QUESTION

# If AD = 5.7 cm, BD = 9.5 cm, AE = 3.6 cm and EC = 6 cm, then DE || BC.(a) Yes(b) No(c) Can’t say(d) Ambiguous

Hint: AB and AC are intercepts on the lines BC and DE. If the intercepts are in the same ratio between the lines BC and DE, then by basic proportionality theorem, the lines BC and DE are parallel.

If a line is parallel to a side of a triangle that intersects the other sides of the triangle at two distinct points, then the line divides those sides of the triangle in proportion.
It is a basic result of the equal intercept theorem which states that if a transversal makes equal intercepts on three or more parallel lines then any other transversal cutting them will also make equal intercepts.
Now, we have triangle ABC, and the line DE intersects the sides AB and AC at D and E respectively.
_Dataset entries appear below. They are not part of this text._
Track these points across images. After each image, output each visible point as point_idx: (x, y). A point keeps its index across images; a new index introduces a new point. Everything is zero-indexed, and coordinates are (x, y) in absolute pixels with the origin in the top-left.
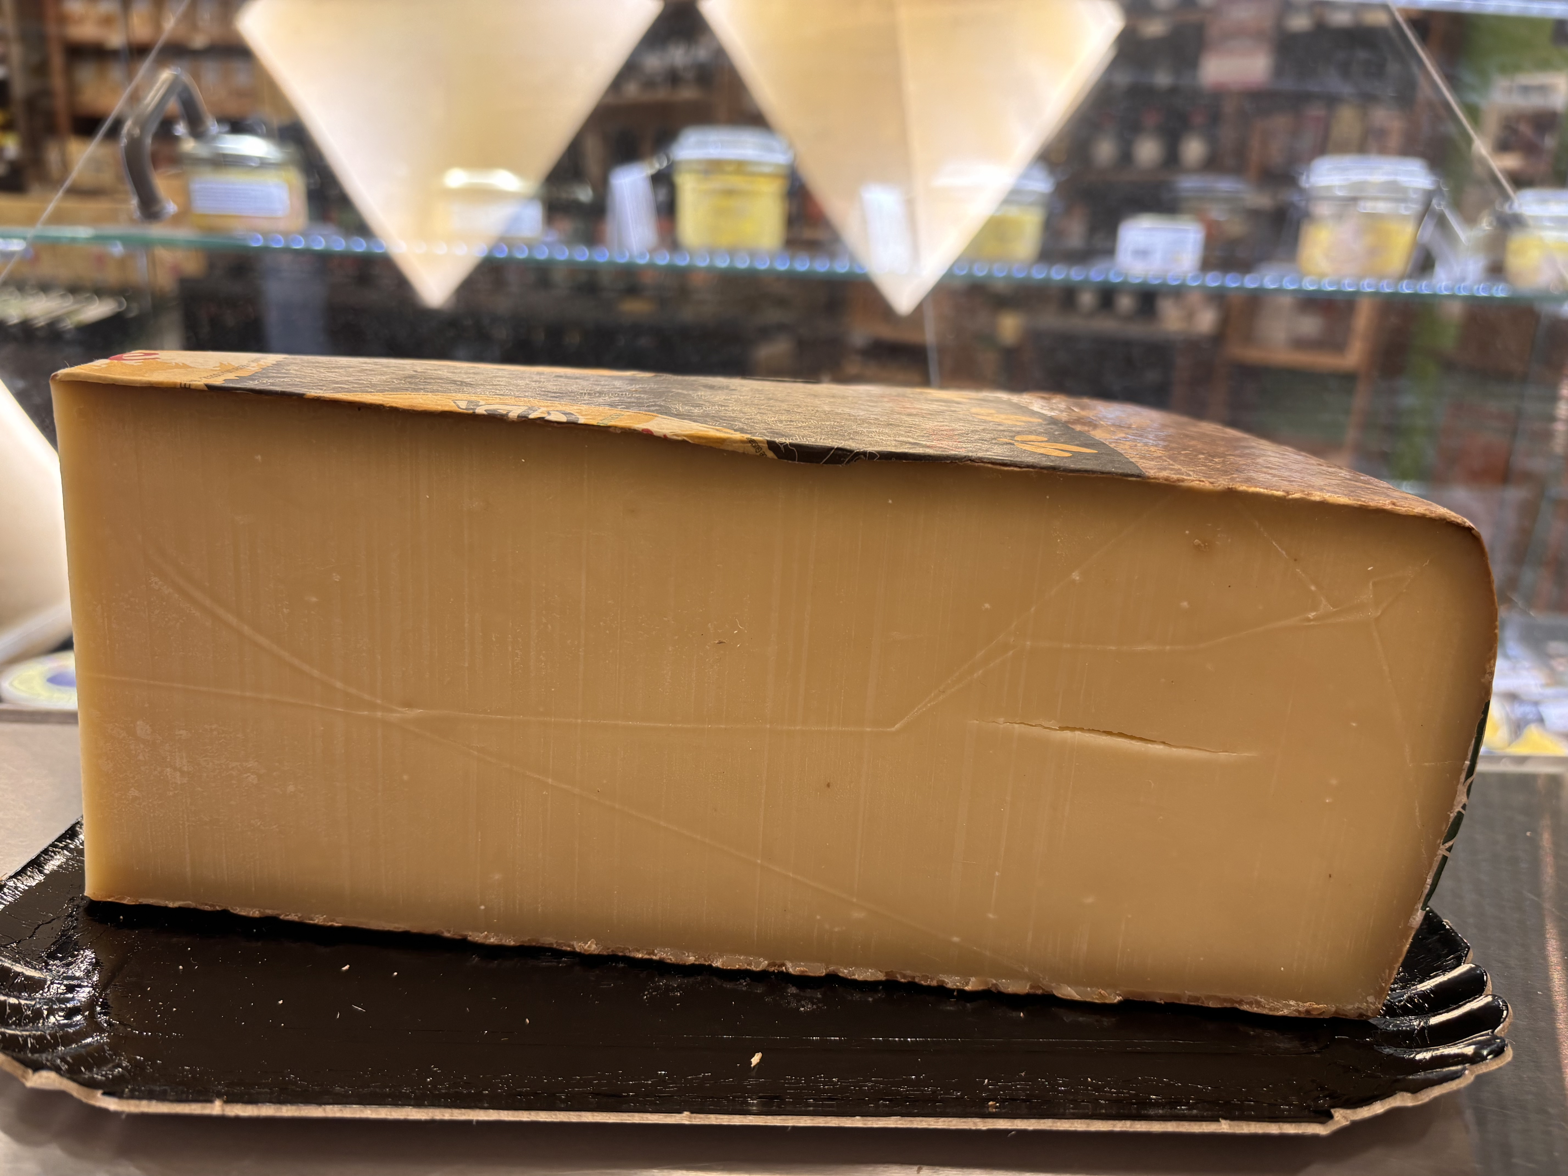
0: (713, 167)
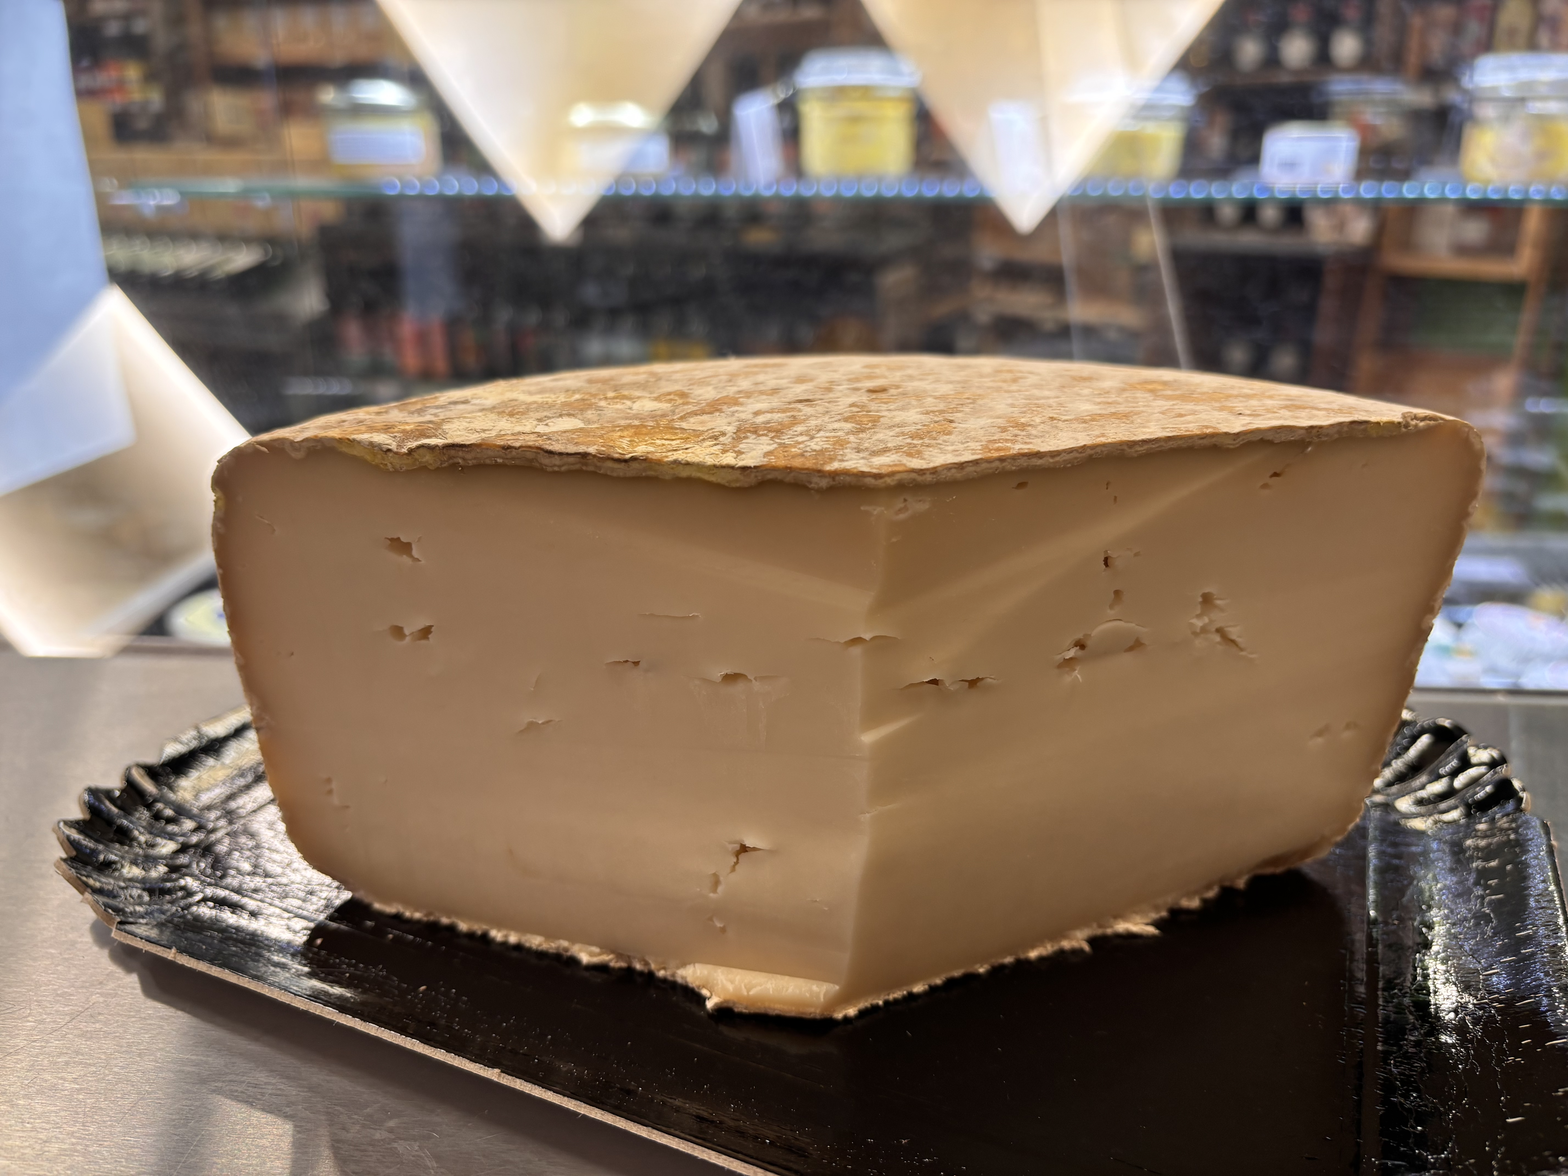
0: (838, 93)
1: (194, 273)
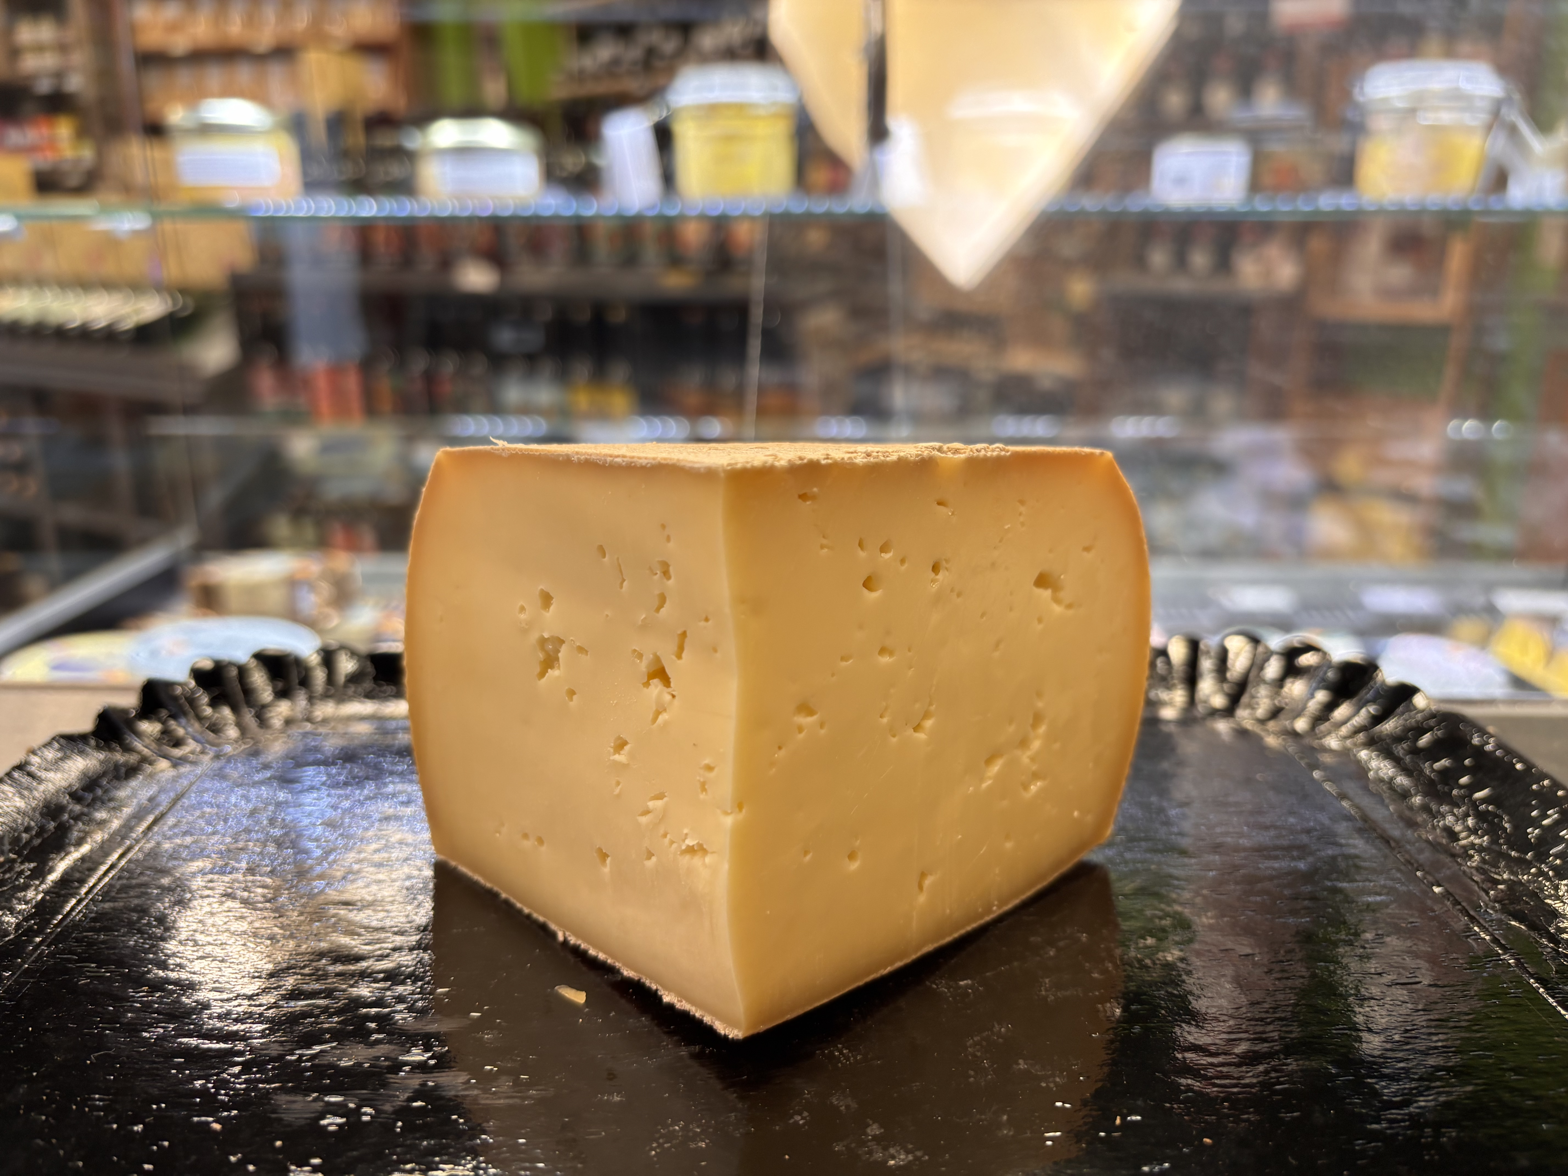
0: (712, 110)
1: (103, 324)
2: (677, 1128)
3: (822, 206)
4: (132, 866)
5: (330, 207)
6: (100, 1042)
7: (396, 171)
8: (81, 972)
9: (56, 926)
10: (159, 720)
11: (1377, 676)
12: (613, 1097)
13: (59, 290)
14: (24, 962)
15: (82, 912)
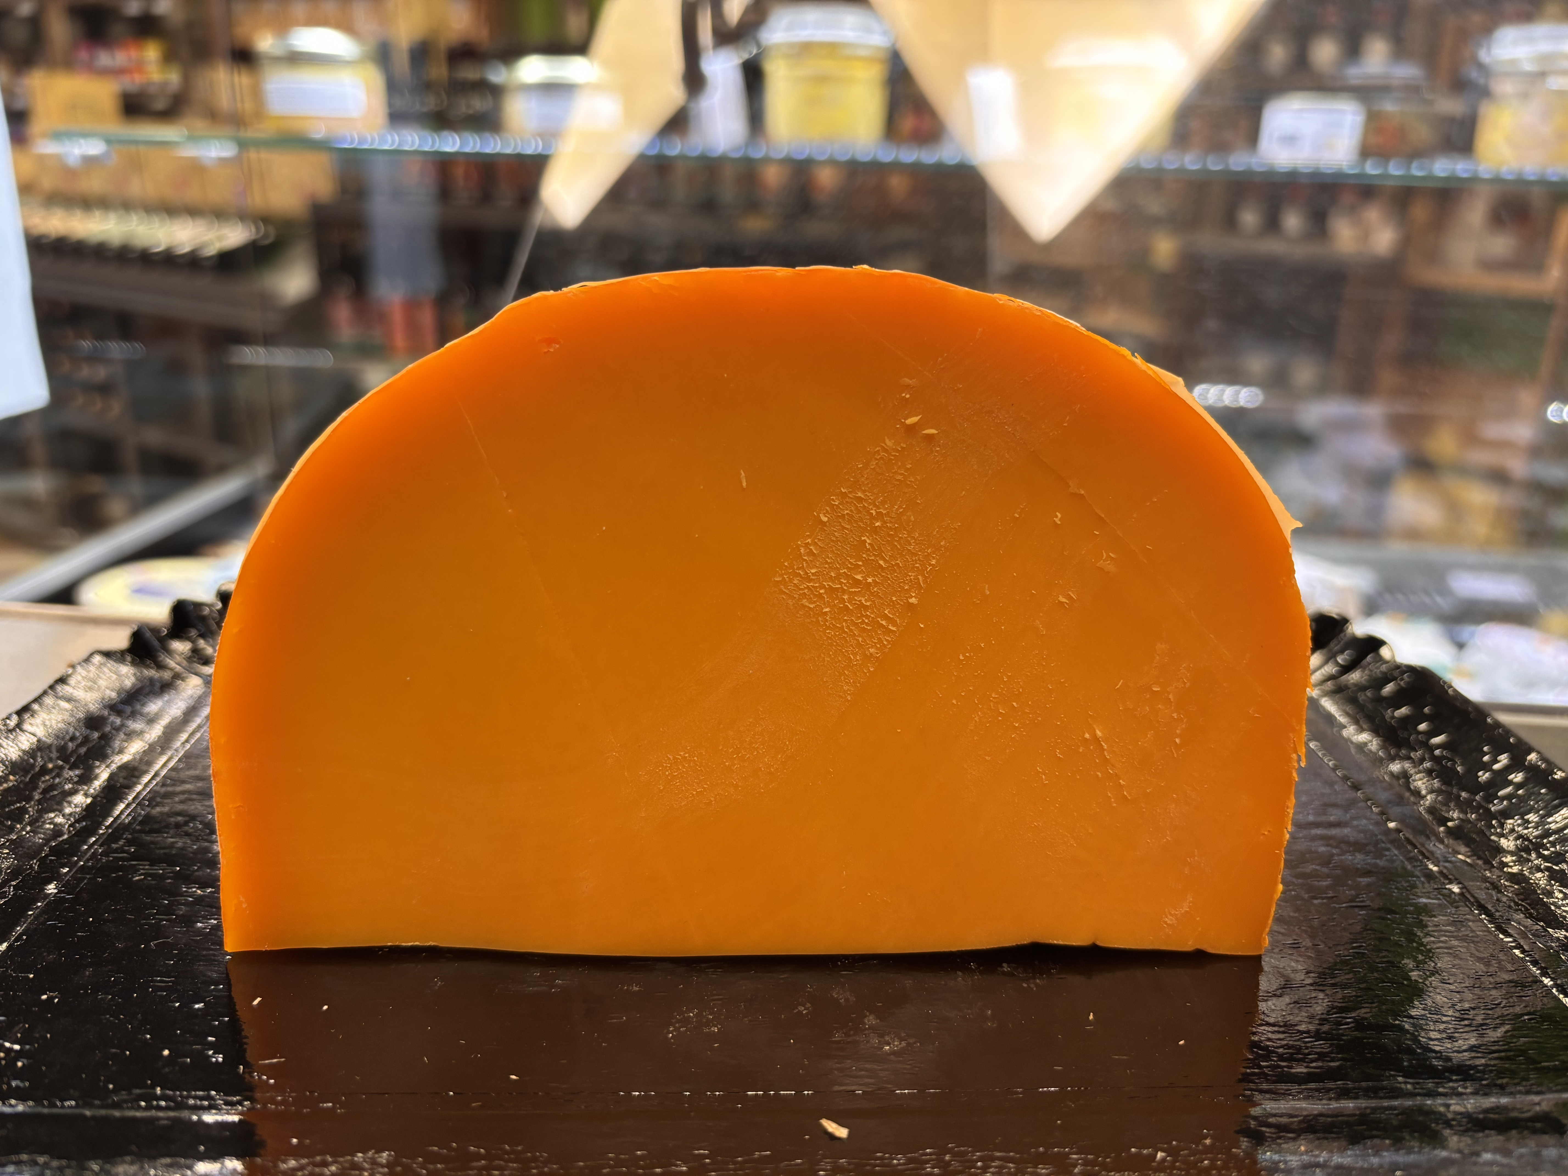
0: (805, 50)
1: (186, 249)
2: (691, 1015)
3: (909, 155)
4: (174, 774)
5: (413, 142)
6: (157, 931)
7: (478, 104)
8: (135, 870)
9: (107, 828)
10: (189, 639)
11: (1347, 628)
12: (632, 987)
13: (144, 214)
14: (79, 860)
15: (131, 815)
We now find the ratio of AD and BD as follows:
$\dfrac{{AD}}{{BD}} = \dfrac{{5.7}}{{9.5}}$
Simplifying the above expression, we have:
$\dfrac{{AD}}{{BD}} = \dfrac{3}{5}..........(1)$
We now find the ratio of AE and CE as follows:
$\dfrac{{AE}}{{CE}} = \dfrac{{3.6}}{6}$
Simplifying the above expression, we have:
$\dfrac{{AE}}{{CE}} = \dfrac{3}{5}........(2)$
From equation (1) and equation (2), we have:
$\dfrac{{AE}}{{CE}} = \dfrac{{AD}}{{BD}}$
Hence, the sides are divided into equal ratios.
Hence, by proportionality theorem, DE is parallel to BC.
Hence, the correct answer is option (a).

Note: It is very vague from the given question, so, draw the diagram first and then it becomes easy to solve and determine the correct answer.